We adhere to a strict “Trust but Verify” doctrine. Synthetic data is dangerous if it drifts from reality; every run must be explainable and reproducible.

  • Venue-specific funding models live in src/aleatoric/venues/* with tests (tests/test_venues_models.py).
  • Presets (src/aleatoric/presets.py) encode starting parameters; adjust manifests for your venue deltas and rerun with fixed seeds.
  • Use /mcp/simulate_funding_regime to compare funding paths before committing to a manifest.

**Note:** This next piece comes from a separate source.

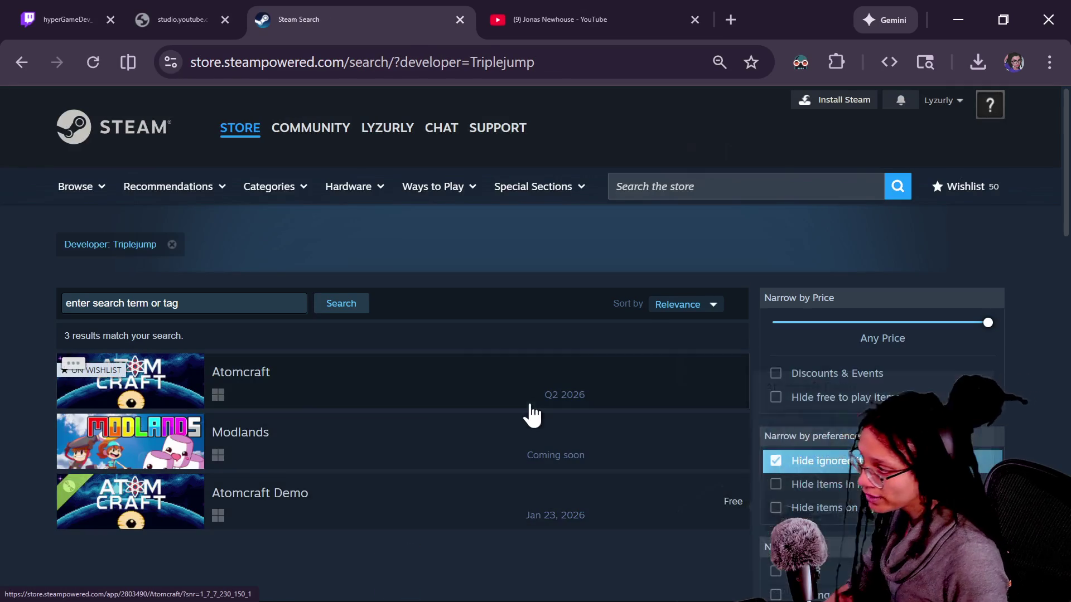
pyautogui.moveTo(385, 508)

Suggested checks when comparing against live data (not automated in repo):

  • KS-Test (Kolmogorov–Smirnov): Verifies that the distribution of synthetic returns matches the distribution of historical returns.
  • Autocorrelation: Ensures that volatility clustering (periods of high/low vol) mimics real markets.
  • Hurst Exponent: Verifies the “memory” of the time series (trending vs. mean-reverting).
  • Regression coverage is documented in validation/VALIDATION_REPORT.md (158 tests, 82% coverage).
  • Determinism and manifest/schema parity are enforced in tests/test_determinism.py and tests/test_mcp_manifest_parity.py.
  • Audit logs and metrics include job_id, seed, and preset for traceability (api/audit.py, observability.py).
  • Coverage snapshot reflects the report timestamp (2025-12-10); refresh these numbers when rerunning the suite.